Friday, February 24, 2012

Friday Finishes - A No Binding Finish. . .

My first fused art quilt is quilted.  The quilting is minimal.  The lower middle of the quilt needed some quilting so I carried the lines from the left border strips out.

There is some hand quilting in the center here, something I haven't done before on my art quilts.  I enjoyed it and will do more.  All of the fused pieces were stitched around in a stitch-in-the-ditch style.  Because I hand quilted first, I had to machine stitch over the hand stitches.  I learned that planning ahead is necessary so as to not cross a hand quilted stitch over two fabrics.  This will avoid a collision of the two quilting styles.  
My art fused quilt is quilted and done, no binding required because of Melody Johnson's "Escape Hatch" technique I used; a cool finish I did PRIOR to machine quilting.  Here's how.

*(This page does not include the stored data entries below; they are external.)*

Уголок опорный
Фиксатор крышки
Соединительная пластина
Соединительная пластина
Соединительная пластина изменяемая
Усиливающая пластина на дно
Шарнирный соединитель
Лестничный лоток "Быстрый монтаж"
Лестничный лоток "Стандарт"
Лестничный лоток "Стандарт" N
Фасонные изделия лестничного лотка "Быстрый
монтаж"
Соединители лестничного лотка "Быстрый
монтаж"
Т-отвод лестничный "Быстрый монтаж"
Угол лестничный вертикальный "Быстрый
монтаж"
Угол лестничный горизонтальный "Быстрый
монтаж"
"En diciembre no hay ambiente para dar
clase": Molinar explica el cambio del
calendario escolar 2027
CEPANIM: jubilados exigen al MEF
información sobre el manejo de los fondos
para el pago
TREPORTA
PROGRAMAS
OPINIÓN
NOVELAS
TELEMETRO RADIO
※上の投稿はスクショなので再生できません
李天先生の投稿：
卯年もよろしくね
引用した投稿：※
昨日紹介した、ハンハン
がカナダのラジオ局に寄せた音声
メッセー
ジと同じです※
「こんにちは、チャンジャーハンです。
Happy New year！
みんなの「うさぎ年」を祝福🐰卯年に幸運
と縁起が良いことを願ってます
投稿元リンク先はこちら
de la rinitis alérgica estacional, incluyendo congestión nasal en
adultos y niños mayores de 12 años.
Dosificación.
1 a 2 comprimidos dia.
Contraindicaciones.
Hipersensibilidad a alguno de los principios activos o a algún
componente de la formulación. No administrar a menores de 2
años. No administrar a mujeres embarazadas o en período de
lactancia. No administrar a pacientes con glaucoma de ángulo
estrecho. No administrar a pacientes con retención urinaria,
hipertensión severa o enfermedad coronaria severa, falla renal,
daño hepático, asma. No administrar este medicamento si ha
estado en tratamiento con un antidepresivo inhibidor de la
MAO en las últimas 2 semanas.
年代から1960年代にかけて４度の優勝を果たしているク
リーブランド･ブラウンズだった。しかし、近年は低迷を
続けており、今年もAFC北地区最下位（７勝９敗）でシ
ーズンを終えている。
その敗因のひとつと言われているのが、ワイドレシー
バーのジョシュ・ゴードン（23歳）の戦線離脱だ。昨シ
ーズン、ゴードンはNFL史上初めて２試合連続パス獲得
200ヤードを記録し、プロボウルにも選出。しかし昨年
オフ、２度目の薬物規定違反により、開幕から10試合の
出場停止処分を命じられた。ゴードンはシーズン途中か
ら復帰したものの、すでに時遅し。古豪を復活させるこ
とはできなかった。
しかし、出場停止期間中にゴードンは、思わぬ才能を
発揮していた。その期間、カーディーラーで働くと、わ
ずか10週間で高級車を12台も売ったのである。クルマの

Begin by cutting backing same size as quilt front.  If off size like mine, make sure right sides of both are together before cutting.  Fuse strip of fusible web to top portion of backing as above.  Leave paper on.  Make a small slit in fusible web.
With right sides together, sew 1/4" around edge, making 3 diagonal stitches at the corners. Please note that my fabric edges do not meet.  Keep that in mind and I will explain further on.
Once sewed all the way around, cut initial slit in fusible web larger and pull quilt through to turn inside out.  
Push edges out to as much of a point as possible.  I used my "Purple Thang."
This is the corner from the front.  Once well turned out, press from the quilt back rolling edges back, still leaving fusible paper on.  Turn quilt over and press from the front.  When well pressed, take fusible web paper backing off and fuse raw edges together.
Once fused, the edges are barely noticeable.  Now, back to why my edges don't match.  I guessed that cutting the backing to the exact size of the quilt front would result in excess fabric in the backing when turned out.  My idea was to cut the backing 1/4" smaller than the quilt front which I did.  However, when sewing, I forgot to match the edges.  My bad!  In the end, there was a bit of excess in the backing that worked its way into the fused seam. Therefore, I had no problem with tucks when I quilted.

Quilted, finished, and done.  How great is that?  I will use this technique often in the future for my art quilts.  I recommend visiting Melody's blog Fibermania (one more time).  I appreciate Melody's willingness to share her quilting style and tips.  I have added one more technique to my quilting repertoire.  Thanks Melody!